Record investment sparks rally
Global semiconductor stocks surged on Tuesday after Nvidia unveiled plans to invest up to $100 billion in OpenAI. The deal, which combines a financing package with a supplier agreement, will give OpenAI priority access to Nvidia’s sought-after GPUs. The announcement pushed shares of Taiwan Semiconductor Manufacturing Co. up 3.5% and boosted South Korea’s SK Hynix by more than 2.5%. Samsung also gained 1.4% on expectations of future supply approvals.
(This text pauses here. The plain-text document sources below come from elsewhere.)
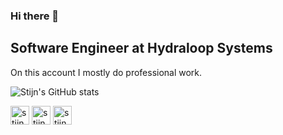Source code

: ### Hi there 👋

## Software Engineer at Hydraloop Systems

On this account I mostly do professional work.

![Stijn's GitHub stats](https://github-readme-stats.vercel.app/api?username=StijnHydraloop&show_icons=true&theme=radical)

<p align="left">

<a href="https://www.linkedin.com/in/stijn-timmerman058" target="blank"><img align="center" src="https://github.com/kmhmubin/kmhmubin/blob/master/assets/linkedin.svg" alt="stijn" height="30" width="30" /></a>
<a href="https://www.linkedin.com/in/stijn-timmerman058" target="blank"><img align="center" src="https://github.com/kmhmubin/kmhmubin/blob/master/assets/facebook.svg" alt="stijn" height="30" width="30" /></a>
<a href="https://www.linkedin.com/in/stijn-timmerman058" target="blank"><img align="center" src="https://github.com/kmhmubin/kmhmubin/blob/master/assets/instagram.svg" alt="stijn" height="30" width="30" /></a>

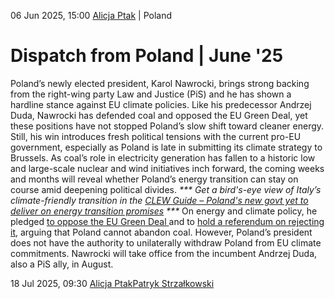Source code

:06 Jun 2025, 15:00
[Alicja Ptak](https://www.cleanenergywire.org/about-us-clew-team)
| 
Poland
# Dispatch from Poland | June '25
Poland’s newly elected president, Karol Nawrocki, brings strong backing from the right-wing party Law and Justice (PiS) and he has shown a hardline stance against EU climate policies. Like his predecessor Andrzej Duda, Nawrocki has defended coal and opposed the EU Green Deal, yet these positions have not stopped Poland’s slow shift toward cleaner energy. Still, his win introduces fresh political tensions with the current pro-EU government, especially as Poland is late in submitting its climate strategy to Brussels. As coal’s role in electricity generation has fallen to a historic low and large-scale nuclear and wind initiatives inch forward, the coming weeks and months will reveal whether Poland’s energy transition can stay on course amid deepening political divides.
__***_ Get a bird's-eye view of Italy’s climate-friendly transition in the [CLEW Guide – Poland's new govt yet to deliver on energy transition promises](https://www.cleanenergywire.org/factsheets/clew-guide-upcoming-election-will-shape-direction-and-pace-polands-energy-transition) _***__
On energy and climate policy, he pledged [to oppose the EU Green Deal ](https://oko.press/nawrocki-chce-zatrzymac-europejski-zielony-lad-ale-donald-tusk-tez-nie-jest-jego-fanem)and to [hold a referendum on rejecting it](https://www.pap.pl/aktualnosci/nawrocki-w-sprawie-zielonego-ladu-powinni-wypowiedziec-sie-wszyscy-polacy-w-referendum), arguing that Poland cannot abandon coal. However, Poland’s president does not have the authority to unilaterally withdraw Poland from EU climate commitments. Nawrocki will take office from the incumbent Andrzej Duda, also a PiS ally, in August.






18 Jul 2025, 09:30
[Alicja Ptak](https://www.cleanenergywire.org/about-us-clew-team)[Patryk Strzałkowski](https://www.cleanenergywire.org/about-us-clew-team)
Building the next AI infrastructure
Nvidia described the initiative as building “AI factories,” massive data centers designed to power OpenAI’s next-generation models. The first facility, set to use Nvidia’s upcoming Vera Rubin platform, is expected to be operational in the second half of 2026. At full capacity, the network will reach 10 gigawatts, comparable to a national power grid. Under the agreement, Nvidia becomes OpenAI’s preferred partner for compute and networking, aligning new hardware launches with upcoming AI models.
Industry concerns remain
Despite the rally, analysts warn of growing financial risks. A report by Bain & Co. highlighted that AI infrastructure demands are outpacing revenue. The firm estimates that by 2030, AI companies will require $2 trillion annually to sustain computing needs but are likely to fall short by $800 billion. This imbalance could intensify scrutiny of AI valuations and long-term profitability.
OpenAI’s financial outlook
OpenAI, which continues to post annual losses, expects to become cash-flow positive by 2029. Until then, the heavy investment underscores both the opportunities and risks in scaling AI infrastructure. For Nvidia, the deal secures its leadership in the semiconductor market, while OpenAI gains critical resources to expand its global reach.